▸ **Problem requirements**: Leaving out all images, return the entries below exactly.

[Collected data]
——

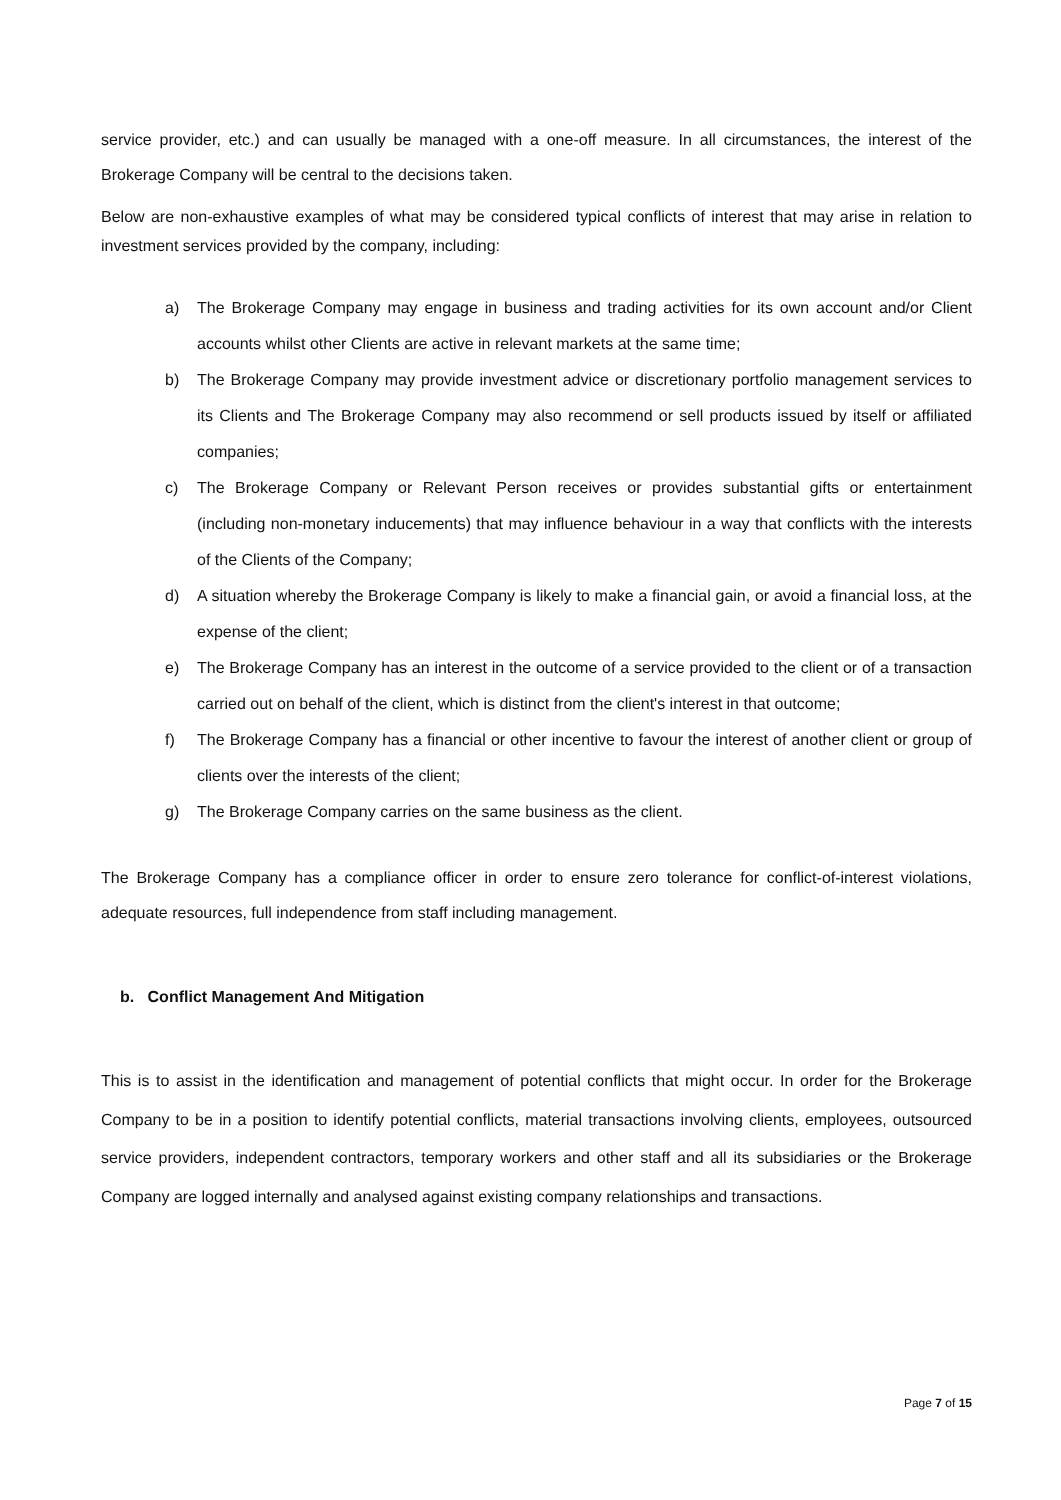service provider, etc.) and can usually be managed with a one-off measure. In all circumstances, the interest of the Brokerage Company will be central to the decisions taken.
Below are non-exhaustive examples of what may be considered typical conflicts of interest that may arise in relation to investment services provided by the company, including:
a) The Brokerage Company may engage in business and trading activities for its own account and/or Client accounts whilst other Clients are active in relevant markets at the same time;
b) The Brokerage Company may provide investment advice or discretionary portfolio management services to its Clients and The Brokerage Company may also recommend or sell products issued by itself or affiliated companies;
c) The Brokerage Company or Relevant Person receives or provides substantial gifts or entertainment (including non-monetary inducements) that may influence behaviour in a way that conflicts with the interests of the Clients of the Company;
d) A situation whereby the Brokerage Company is likely to make a financial gain, or avoid a financial loss, at the expense of the client;
e) The Brokerage Company has an interest in the outcome of a service provided to the client or of a transaction carried out on behalf of the client, which is distinct from the client's interest in that outcome;
f) The Brokerage Company has a financial or other incentive to favour the interest of another client or group of clients over the interests of the client;
g) The Brokerage Company carries on the same business as the client.
The Brokerage Company has a compliance officer in order to ensure zero tolerance for conflict-of-interest violations, adequate resources, full independence from staff including management.
b. Conflict Management And Mitigation
This is to assist in the identification and management of potential conflicts that might occur. In order for the Brokerage Company to be in a position to identify potential conflicts, material transactions involving clients, employees, outsourced service providers, independent contractors, temporary workers and other staff and all its subsidiaries or the Brokerage Company are logged internally and analysed against existing company relationships and transactions.
Page 7 of 15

——

▸ **Response to the task**:
service provider, etc.) and can usually be managed with a one-off measure. In all circumstances, the interest of the Brokerage Company will be central to the decisions taken.
Below are non-exhaustive examples of what may be considered typical conflicts of interest that may arise in relation to investment services provided by the company, including:
a) The Brokerage Company may engage in business and trading activities for its own account and/or Client accounts whilst other Clients are active in relevant markets at the same time;
b) The Brokerage Company may provide investment advice or discretionary portfolio management services to its Clients and The Brokerage Company may also recommend or sell products issued by itself or affiliated companies;
c) The Brokerage Company or Relevant Person receives or provides substantial gifts or entertainment (including non-monetary inducements) that may influence behaviour in a way that conflicts with the interests of the Clients of the Company;
d) A situation whereby the Brokerage Company is likely to make a financial gain, or avoid a financial loss, at the expense of the client;
e) The Brokerage Company has an interest in the outcome of a service provided to the client or of a transaction carried out on behalf of the client, which is distinct from the client's interest in that outcome;
f) The Brokerage Company has a financial or other incentive to favour the interest of another client or group of clients over the interests of the client;
g) The Brokerage Company carries on the same business as the client.
The Brokerage Company has a compliance officer in order to ensure zero tolerance for conflict-of-interest violations, adequate resources, full independence from staff including management.
b. Conflict Management And Mitigation
This is to assist in the identification and management of potential conflicts that might occur. In order for the Brokerage Company to be in a position to identify potential conflicts, material transactions involving clients, employees, outsourced service providers, independent contractors, temporary workers and other staff and all its subsidiaries or the Brokerage Company are logged internally and analysed against existing company relationships and transactions.
Page 7 of 15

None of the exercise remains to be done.